The Mitchell Institute invites you to watch our rollout for our newest policy paper: Beyond Pixie Dust: A Framework for Understanding and Developing Autonomy in Unmanned Aircraft by Heather Penney, Senior Resident Fellow, The Mitchell Institute for Aerospace Studies, and Maj Christopher Olsen, USAF, with Foreword by Lt Gen David Deptula, USAF (Ret.) They are joined by Jean-Charles Ledé, Commander’s Autonomy Technical Advisor at Air Force Research Laboratory (AFRL).
Nearly every vision, strategy, and flight plan the U.S. Air Force has released over the past decade identified next-generation unmanned aircraft, autonomy, and artificial intelligence as technologies that are critical to securing a decisive combat advantage in future battlespaces. The Air Force is now developing new operational concepts for teaming manned fighters and bombers with autonomous UAVs—called manned-unmanned teaming (MUM-T)—to perform strikes, counterair, electronic warfare, and other missions.

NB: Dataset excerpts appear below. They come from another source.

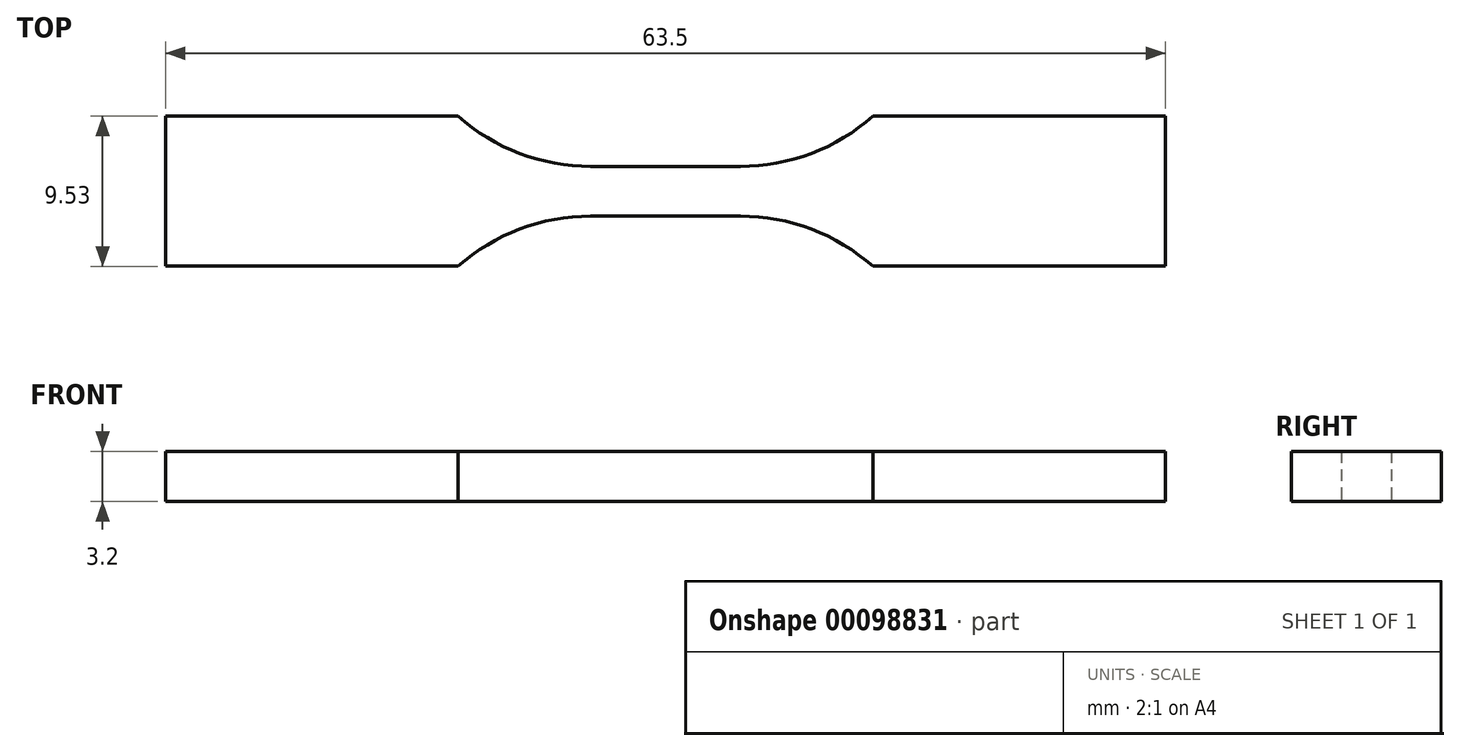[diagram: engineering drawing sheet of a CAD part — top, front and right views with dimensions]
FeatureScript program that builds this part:
annotation { "Feature Type Name" : "Feature", "Feature Type Description" : "" }
export const myFeature = defineFeature(function(context is Context, id is Id, definition is map)
    precondition{}
    {
        {
            var Q0;
            Q0=qCreatedBy(makeId("Top.planeOp"),FACE);
            var sketch = newSketch(context, id + "F0", { "sketchPlane" : qUnion([Q0])});
            skLineSegment(sketch, "E0", {"start": v(-18.58, 1.22) * mm, "end": v(0, 1.22) * mm});
            skArc(sketch, "E1", {"start": v(0, 1.22) * mm, "mid": v(3.91, -1.14) * mm, "end": v(8.4, -1.96) * mm});
            skLineSegment(sketch, "E2", {"start": v(8.4, -1.96) * mm, "end": v(13.17, -1.96) * mm});
            skLineSegment(sketch, "E3", {"start": v(-18.58, 1.22) * mm, "end": v(-18.58, -3.54) * mm});
            skLineSegment(sketch, "E4", {"start": v(13.17, -1.96) * mm, "end": v(13.17, -5.14) * mm});
            skLineSegment(sketch, "E5.MirrorCS", {"start": v(17.93, -1.96) * mm, "end": v(13.17, -1.96) * mm});
            skArc(sketch, "E6.MirrorCS", {"start": v(26.34, 1.22) * mm, "mid": v(22.43, -1.14) * mm, "end": v(17.93, -1.96) * mm});
            skLineSegment(sketch, "E7.MirrorCS", {"start": v(44.92, 1.22) * mm, "end": v(44.92, -3.54) * mm});
            skLineSegment(sketch, "E8.MirrorCS", {"start": v(44.92, 1.22) * mm, "end": v(26.34, 1.22) * mm});
            skLineSegment(sketch, "E9", {"start": v(-18.58, -3.54) * mm, "end": v(-12.77, -3.54) * mm});
            skLineSegment(sketch, "E10.MirrorCS", {"start": v(44.92, -8.3) * mm, "end": v(44.92, -3.54) * mm});
            skLineSegment(sketch, "E11.MirrorCS", {"start": v(44.92, -8.3) * mm, "end": v(26.34, -8.3) * mm});
            skArc(sketch, "E12.MirrorCS", {"start": v(26.34, -8.3) * mm, "mid": v(22.43, -5.95) * mm, "end": v(17.93, -5.13) * mm});
            skLineSegment(sketch, "E13.MirrorCS", {"start": v(17.93, -5.13) * mm, "end": v(13.17, -5.13) * mm});
            skLineSegment(sketch, "E14.MirrorCS", {"start": v(8.4, -5.13) * mm, "end": v(13.17, -5.13) * mm});
            skArc(sketch, "E15.MirrorCS", {"start": v(0, -8.3) * mm, "mid": v(3.91, -5.95) * mm, "end": v(8.4, -5.13) * mm});
            skLineSegment(sketch, "E16.MirrorCS", {"start": v(-18.58, -8.3) * mm, "end": v(-18.58, -3.54) * mm});
            skLineSegment(sketch, "E17.MirrorCS", {"start": v(-18.58, -8.3) * mm, "end": v(0, -8.3) * mm});
            skLineSegment(sketch, "E18.MirrorCS", {"start": v(13.17, -5.13) * mm, "end": v(13.17, -1.95) * mm});
            skSolve(sketch);
        }
        {
            var Q0;
            Q0=makeQuery(id+"F0.imprint","IMPRINT",FACE,{"disambiguationData":[TD([[makeQuery(id+"F0.imprint","IMPRINT",EDGE,{"derivedFrom":sQuery(id+"F0.wireOp",EDGE,"E0")}),-1.0]])]});
            var Q1;
            {var subQ1=sQuery(id+"F0.wireOp",EDGE,"E5.MirrorCS");Q1=makeQuery(id+"F0.imprint","IMPRINT",FACE,{"disambiguationData":[TD([[makeQuery(id+"F0.imprint","IMPRINT",EDGE,{"derivedFrom":subQ1}),1.0]])]});}
            var Q2;
            Q2=sQuery(id+"F0.wireOp",EDGE,"E0");
            var Q3;
            Q3=sQuery(id+"F0.wireOp",EDGE,"990227b5-0faf-45ab-b2e8-708ace853b6d");
            var Q4;
            Q4=sQuery(id+"F0.wireOp",EDGE,"E1");
            var Q5;
            Q5=sQuery(id+"F0.wireOp",EDGE,"E2");
            var Q6;
            Q6=sQuery(id+"F0.wireOp",EDGE,"E3");
            var Q7;
            Q7=sQuery(id+"F0.wireOp",EDGE,"E4");
            var Q8;
            Q8=sQuery(id+"F0.wireOp",EDGE,"e609ce1d-7bd1-49a0-b337-821fabe53d26.MirrorCS");
            var Q9;
            Q9=sQuery(id+"F0.wireOp",EDGE,"6d0b48dd-3820-4b0b-a7b8-167a495664b3.MirrorCS");
            var Q10;
            Q10=sQuery(id+"F0.wireOp",EDGE,"fa3660b8-ca54-4300-afb4-eb0de3475f41.MirrorCS");
            var Q11;
            Q11=sQuery(id+"F0.wireOp",EDGE,"e4e8c5f1-0071-40dd-a559-ebd05e820f05.MirrorCS");
            var Q12;
            Q12=sQuery(id+"F0.wireOp",EDGE,"eb095ca0-bb3a-4696-bc5d-a5fc55e6f7e0.MirrorCS");
            var Q13;
            Q13=sQuery(id+"F0.wireOp",EDGE,"cb5a2794-c713-46b6-b01a-2a80fab785a6.MirrorCS");
            var Q14;
            Q14=sQuery(id+"F0.wireOp",EDGE,"95789ff8-829e-4520-8e25-3ff78bb640d5.MirrorCS");
            var Q15;
            Q15=sQuery(id+"F0.wireOp",EDGE,"cef6ef88-108f-4d05-9a11-f4324a5adcce.MirrorCS");
            var Q16;
            Q16=sQuery(id+"F0.wireOp",EDGE,"092fb062-748f-443e-8fca-8fffc5d67888.MirrorCS");
            var Q17;
            Q17=sQuery(id+"F0.wireOp",EDGE,"f09a2a1c-014c-4ab1-83bc-a73d188b7fa8.MirrorCS");
            var Q18;
            Q18=sQuery(id+"F0.wireOp",EDGE,"72719aed-3e7b-49ee-bc84-8557fc4694a1.MirrorCS");
            var Q19;
            Q19=sQuery(id+"F0.wireOp",EDGE,"fcfeace5-cd93-4f81-9bfa-ce2df98311a7.MirrorCS");
            var Q20;
            Q20=sQuery(id+"F0.wireOp",EDGE,"8134f235-6c67-4b23-8965-98fb9846efde.MirrorCS");
            var Q21;
            Q21=sQuery(id+"F0.wireOp",EDGE,"279170bf-8566-43e1-a652-1ce728103c68.MirrorCS");
            var Q22;
            Q22=sQuery(id+"F0.wireOp",EDGE,"71ad9d3b-b57d-4cbe-b739-954955bc877f.MirrorCS");
            extrude(context, id + "F1", {"entities" : qUnion([Q0, Q1]), "surfaceEntities" : qUnion([Q2, Q3, Q4, Q5, Q6, Q7, Q8, Q9, Q10, Q11, Q12, Q13, Q14, Q15, Q16, Q17, Q18, Q19, Q20, Q21, Q22]), "offsetDistance" : 25 * mm, "depth" : 3.2 * mm});
        }
    });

Developing this capability is challenging given the disconnect that often exists between warfighters and engineers. Warfighters have a deep understanding of all tasks in the battlespace that could apply different levels of autonomy in theory. Engineers conversely understand better how to develop the specific algorithms and technologies to enable autonomy, but not how they apply in real-world battlespace applications.
A framework that represents both the warfighter and the engineer perspectives would provide a structure and common understanding for these two communities in creating autonomous systems that deliver needed capabilities. The Air Force needs this framework to better understand autonomous technologies and help guide the enterprise toward future AI-empowered U.S. operations.